Yhc/RTS/Primitive

From HaskellWiki

Primitives[edit]

Some parts of the standard Haskell prelude and libraries cannot be implemented directly in Haskell and instead have to be implemented in the interpretter itself, these are "primitive functions".

Compiling primitive functions[edit]

An example of a primitive function is the primFloatSin function, declared in Haskell (definition from src/packages/yhc-base-1.0/Prelude.hs) as:

 primFloatSin primitive 1 :: Float -> Float

This declares that from the C side it is a primitive taking 1 argument and from the Haskell side is a function from Float to Float.

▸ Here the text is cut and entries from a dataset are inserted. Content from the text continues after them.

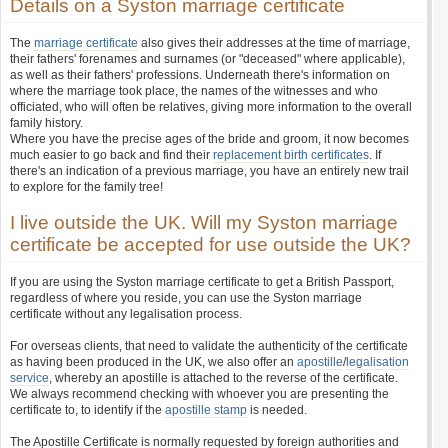
Details on a Syston marriage certificate
The
marriage certificate
also gives their addresses at the time of marriage,
their fathers' forenames and surnames (or "deceased" where applicable),
as well as their fathers' professions. Underneath there's information on
where the marriage took place, the names of the witnesses and who
officiated, who will often be relatives, giving more information to the overall
family history.
Where you have the precise ages of the bride and groom, it now becomes
much easier to go back and find their
replacement birth certificates
. If
there's an indication of a previous marriage, you have an entirely new trail
to explore for the family tree!
I live outside the UK. Will my Syston marriage
certificate be accepted for use outside the UK?
If you are using the Syston marriage certificate to get a British Passport,
regardless of where you reside, you can use the Syston marriage
certificate without any legalisation process.
For overseas clients, that need to validate the authenticity of the certificate
as having been produced in the UK, we also offer an
apostille
/
legalisation
service
, whereby an apostille is attached to the reverse of the certificate.
We always recommend checking with whoever you are presenting the
certificate to, to identify if the
apostille stamp
is needed.
The Apostille Certificate is normally requested by foreign authorities and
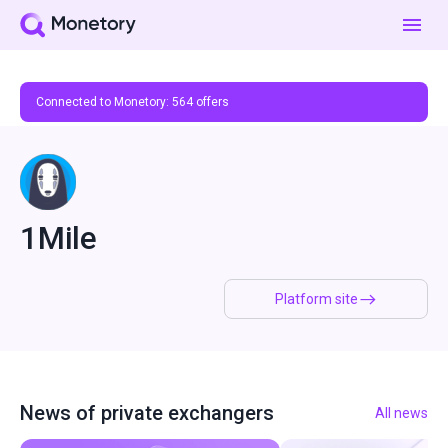
Connected to Monetory:
564
offers
1Mile
Platform site
News of private exchangers
All news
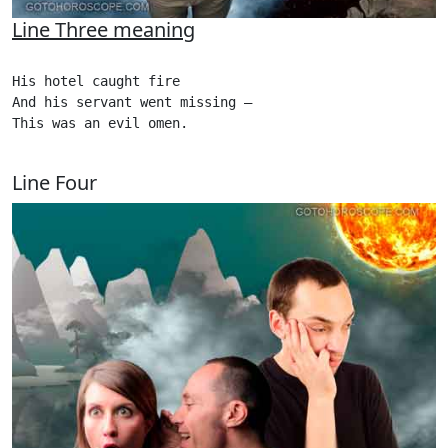
Line Three meaning
His hotel caught fire

And his servant went missing –

This was an evil omen.

Line Four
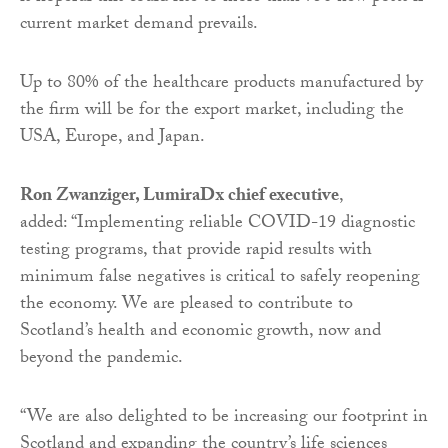
current market demand prevails.
Up to 80% of the healthcare products manufactured by
the firm will be for the export market, including the
USA, Europe, and Japan.
Ron Zwanziger, LumiraDx chief executive
,
added: “Implementing reliable COVID-19 diagnostic
testing programs, that provide rapid results with
minimum false negatives is critical to safely reopening
the economy. We are pleased to contribute to
Scotland’s health and economic growth, now and
beyond the pandemic.
“We are also delighted to be increasing our footprint in
Scotland and expanding the country’s life sciences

The Yhc compiler compiles this into the code:

 PRIMITIVE FUN Main;primFloatSin 
   {
     NEED_HEAP_32
     PUSH_ARG_0	
     EVAL		
     NEED_HEAP_32
     POP_1		
     PRIMITIVE		
     RETURN_EVAL	
     END_CODE		
   }
 ---- ConstTable ---------------
 0 PRIM Main;primFloatSin
 -------------------------------

Which ensures that the argument is fully evaluated and then executes the 'PRIMITIVE' instruction which performs the primitive operation.

Loading primitive functions[edit]

When the interpretter loads it creates an internal module called "_Builtin" through which all the primitive functions are accessed (see primitive.c in src/runtime/BCKernel). Primitive functions are then referenced from other modules in a similar way to normal functions (see Yhc/RTS/Modules).

The PRIMITIVE instruction[edit]

The interpretter executes the primitive instruction by using constant table item 0. This constant table item will always contain a pointer to an XInfo structure which represents the primitive function to evaluated.

The XInfo structure is largely similar to the FInfo structure except instead of having a codeptr and constant table it has the field:

 CFunction        func;       

where a CFunction is defined as:

 typedef Node*(*CFunction)(Node* ap);

which is a pointer to a CFunction which takes the node currently under evaluation and returns the node to be put on top of the stack (for the RETURN_EVAL).

The Wrapper[edit]

The 'func' field of the XInfo structure points to a wrapper which acts as an interface between the world of Haskell and the world of C.

The wrapper for the primFloatSin function is called _primFloatSin and is defined in src/runtime/BCKernel/builtin/Prelude.c

 Node* _primFloatSin(Node* node){ 
   FloatNode* in = (FloatNode*)node->args[0]; 
   REMOVE_IND(in, FloatNode*); 
   return make_float((Float)sin(in->value)); 
 }

(in the actual code a macro is used, the expanded version is provided)

The wrapper marshalls the arguments from Haskell datatypes into C datatypes, and converts the C result into a Haskell heap node.

Global references[edit]

Primitive functions are able to allocate Haskell heap memory using heap_alloc. This causes an additional complication because heap_alloc might trigger a garbage collection. This causes problems because the primitive C code might be holding pointers into the Haskell heap and a garbage collection is likely to move the heap nodes around, the C code might also be holding the only reference to a heap node.

This means that it is essential that the garbage collector know about C variables holding pointers to Haskell heap nodes. Since there is no way to ask C what variables it has it is, the primitive C functions must register the heap references they hold.

Fortunately it is not necessary to register all variables holding pointers to heap nodes that the C functions, only those that are live after a heap_alloc.

For example the function make_just defined in src/runtime/BCKernel/make.c and is equivilent to the Haskell function:

make_just :: a -> Maybe a
make_just x = Just x

The C code for make_just is

Node* make_just(Node* value){
  Node* ret;
  Global gValue = { NULL, &value };
  heap_pushGlobal(&gValue);
  ret = (Node*)heap_alloc(wordsof(Node)+1);
  heap_popGlobal(); 
  MAKE_NODE(ret, G_infoJust, N_NORMAL);
  INIT_HATNODE(ret, NULL);
  ret->args[0] = value;
  return ret;
}

Here gValue holds the reference to the 'value' argument. The variable 'value' is still needed after the heap_alloc so it must be registered with the garbage collector. heap_pushGlobal registers the global with the garbage collector and thus marks 'value' as being another program root. heap_popGlobal unregisters the variable.

Note that whilst ret is a pointer into the Haskell heap it is not registered, this is because it only has a useful value after the heap_alloc call and so will never be moved by the garbage collector.

One important point is that the list of heap globals is maintained as a stack and so the variables must be popped in the inverse order to the order they were pushed in.

As well as being used to register variables in primitive functions heap_pushGlobal is also used to register the few permanent references the interpretter has into the heap. For example the interpretter has references G_nodeTrue and G_nodeFalse, which are reference the Haskell values True and False. These are registerd in primitive.c and are used by the interpretter in bytecode instructions that calculate Boolean values, for example.